→ **What the exercise asks**
Please rewrite these rows, changing "Reading left to right" to "Moving from left to right" wherever it occurs and keeping everything else unchanged.

Stored items:
————

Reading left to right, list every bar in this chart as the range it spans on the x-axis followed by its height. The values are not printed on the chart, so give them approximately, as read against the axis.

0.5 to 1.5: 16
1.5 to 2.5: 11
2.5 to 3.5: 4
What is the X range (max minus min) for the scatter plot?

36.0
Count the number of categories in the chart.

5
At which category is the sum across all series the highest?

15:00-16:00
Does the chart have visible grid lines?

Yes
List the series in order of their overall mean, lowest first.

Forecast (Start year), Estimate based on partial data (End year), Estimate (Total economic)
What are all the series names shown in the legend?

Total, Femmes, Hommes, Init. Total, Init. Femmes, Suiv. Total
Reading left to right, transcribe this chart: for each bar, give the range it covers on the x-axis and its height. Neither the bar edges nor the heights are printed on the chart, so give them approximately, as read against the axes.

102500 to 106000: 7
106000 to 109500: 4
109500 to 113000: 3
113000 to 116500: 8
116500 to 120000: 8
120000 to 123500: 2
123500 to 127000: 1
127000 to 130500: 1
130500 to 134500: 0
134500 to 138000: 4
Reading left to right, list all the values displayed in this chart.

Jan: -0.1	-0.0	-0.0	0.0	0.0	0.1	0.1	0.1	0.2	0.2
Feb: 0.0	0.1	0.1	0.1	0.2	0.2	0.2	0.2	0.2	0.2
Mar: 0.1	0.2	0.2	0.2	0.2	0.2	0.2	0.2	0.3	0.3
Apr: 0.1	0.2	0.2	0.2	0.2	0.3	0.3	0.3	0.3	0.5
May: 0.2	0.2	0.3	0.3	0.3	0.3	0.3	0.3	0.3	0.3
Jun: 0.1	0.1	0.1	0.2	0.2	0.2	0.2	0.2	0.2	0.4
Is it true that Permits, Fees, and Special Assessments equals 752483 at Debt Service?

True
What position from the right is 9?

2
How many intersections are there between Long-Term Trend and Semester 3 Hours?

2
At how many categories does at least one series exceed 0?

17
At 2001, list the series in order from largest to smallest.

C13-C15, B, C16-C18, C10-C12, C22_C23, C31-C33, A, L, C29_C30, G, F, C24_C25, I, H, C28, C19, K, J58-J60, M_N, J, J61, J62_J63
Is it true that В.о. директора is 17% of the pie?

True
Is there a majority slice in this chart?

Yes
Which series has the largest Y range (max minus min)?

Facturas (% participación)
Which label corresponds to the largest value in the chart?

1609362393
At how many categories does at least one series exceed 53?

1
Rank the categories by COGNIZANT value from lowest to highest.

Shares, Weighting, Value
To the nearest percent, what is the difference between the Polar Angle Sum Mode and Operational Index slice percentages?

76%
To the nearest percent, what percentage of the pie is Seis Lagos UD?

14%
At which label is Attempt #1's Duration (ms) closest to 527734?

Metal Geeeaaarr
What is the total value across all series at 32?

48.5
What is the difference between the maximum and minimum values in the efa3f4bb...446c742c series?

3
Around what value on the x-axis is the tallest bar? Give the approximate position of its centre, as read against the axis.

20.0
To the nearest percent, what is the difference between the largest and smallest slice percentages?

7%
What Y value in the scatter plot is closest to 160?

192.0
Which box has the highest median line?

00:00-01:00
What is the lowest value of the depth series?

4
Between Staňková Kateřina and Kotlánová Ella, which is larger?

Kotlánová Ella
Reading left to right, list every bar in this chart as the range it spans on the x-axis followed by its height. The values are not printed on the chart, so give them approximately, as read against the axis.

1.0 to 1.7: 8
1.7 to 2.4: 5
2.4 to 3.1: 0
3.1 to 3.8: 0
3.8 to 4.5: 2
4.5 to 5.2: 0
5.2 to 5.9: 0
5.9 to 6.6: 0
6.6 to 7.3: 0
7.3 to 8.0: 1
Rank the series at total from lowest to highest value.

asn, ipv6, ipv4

————

→ **Answer to the problem**
Moving from left to right, list every bar in this chart as the range it spans on the x-axis followed by its height. The values are not printed on the chart, so give them approximately, as read against the axis.

0.5 to 1.5: 16
1.5 to 2.5: 11
2.5 to 3.5: 4
What is the X range (max minus min) for the scatter plot?

36.0
Count the number of categories in the chart.

5
At which category is the sum across all series the highest?

15:00-16:00
Does the chart have visible grid lines?

Yes
List the series in order of their overall mean, lowest first.

Forecast (Start year), Estimate based on partial data (End year), Estimate (Total economic)
What are all the series names shown in the legend?

Total, Femmes, Hommes, Init. Total, Init. Femmes, Suiv. Total
Moving from left to right, transcribe this chart: for each bar, give the range it covers on the x-axis and its height. Neither the bar edges nor the heights are printed on the chart, so give them approximately, as read against the axes.

102500 to 106000: 7
106000 to 109500: 4
109500 to 113000: 3
113000 to 116500: 8
116500 to 120000: 8
120000 to 123500: 2
123500 to 127000: 1
127000 to 130500: 1
130500 to 134500: 0
134500 to 138000: 4
Moving from left to right, list all the values displayed in this chart.

Jan: -0.1	-0.0	-0.0	0.0	0.0	0.1	0.1	0.1	0.2	0.2
Feb: 0.0	0.1	0.1	0.1	0.2	0.2	0.2	0.2	0.2	0.2
Mar: 0.1	0.2	0.2	0.2	0.2	0.2	0.2	0.2	0.3	0.3
Apr: 0.1	0.2	0.2	0.2	0.2	0.3	0.3	0.3	0.3	0.5
May: 0.2	0.2	0.3	0.3	0.3	0.3	0.3	0.3	0.3	0.3
Jun: 0.1	0.1	0.1	0.2	0.2	0.2	0.2	0.2	0.2	0.4
Is it true that Permits, Fees, and Special Assessments equals 752483 at Debt Service?

True
What position from the right is 9?

2
How many intersections are there between Long-Term Trend and Semester 3 Hours?

2
At how many categories does at least one series exceed 0?

17
At 2001, list the series in order from largest to smallest.

C13-C15, B, C16-C18, C10-C12, C22_C23, C31-C33, A, L, C29_C30, G, F, C24_C25, I, H, C28, C19, K, J58-J60, M_N, J, J61, J62_J63
Is it true that В.о. директора is 17% of the pie?

True
Is there a majority slice in this chart?

Yes
Which series has the largest Y range (max minus min)?

Facturas (% participación)
Which label corresponds to the largest value in the chart?

1609362393
At how many categories does at least one series exceed 53?

1
Rank the categories by COGNIZANT value from lowest to highest.

Shares, Weighting, Value
To the nearest percent, what is the difference between the Polar Angle Sum Mode and Operational Index slice percentages?

76%
To the nearest percent, what percentage of the pie is Seis Lagos UD?

14%
At which label is Attempt #1's Duration (ms) closest to 527734?

Metal Geeeaaarr
What is the total value across all series at 32?

48.5
What is the difference between the maximum and minimum values in the efa3f4bb...446c742c series?

3
Around what value on the x-axis is the tallest bar? Give the approximate position of its centre, as read against the axis.

20.0
To the nearest percent, what is the difference between the largest and smallest slice percentages?

7%
What Y value in the scatter plot is closest to 160?

192.0
Which box has the highest median line?

00:00-01:00
What is the lowest value of the depth series?

4
Between Staňková Kateřina and Kotlánová Ella, which is larger?

Kotlánová Ella
Moving from left to right, list every bar in this chart as the range it spans on the x-axis followed by its height. The values are not printed on the chart, so give them approximately, as read against the axis.

1.0 to 1.7: 8
1.7 to 2.4: 5
2.4 to 3.1: 0
3.1 to 3.8: 0
3.8 to 4.5: 2
4.5 to 5.2: 0
5.2 to 5.9: 0
5.9 to 6.6: 0
6.6 to 7.3: 0
7.3 to 8.0: 1
Rank the series at total from lowest to highest value.

asn, ipv6, ipv4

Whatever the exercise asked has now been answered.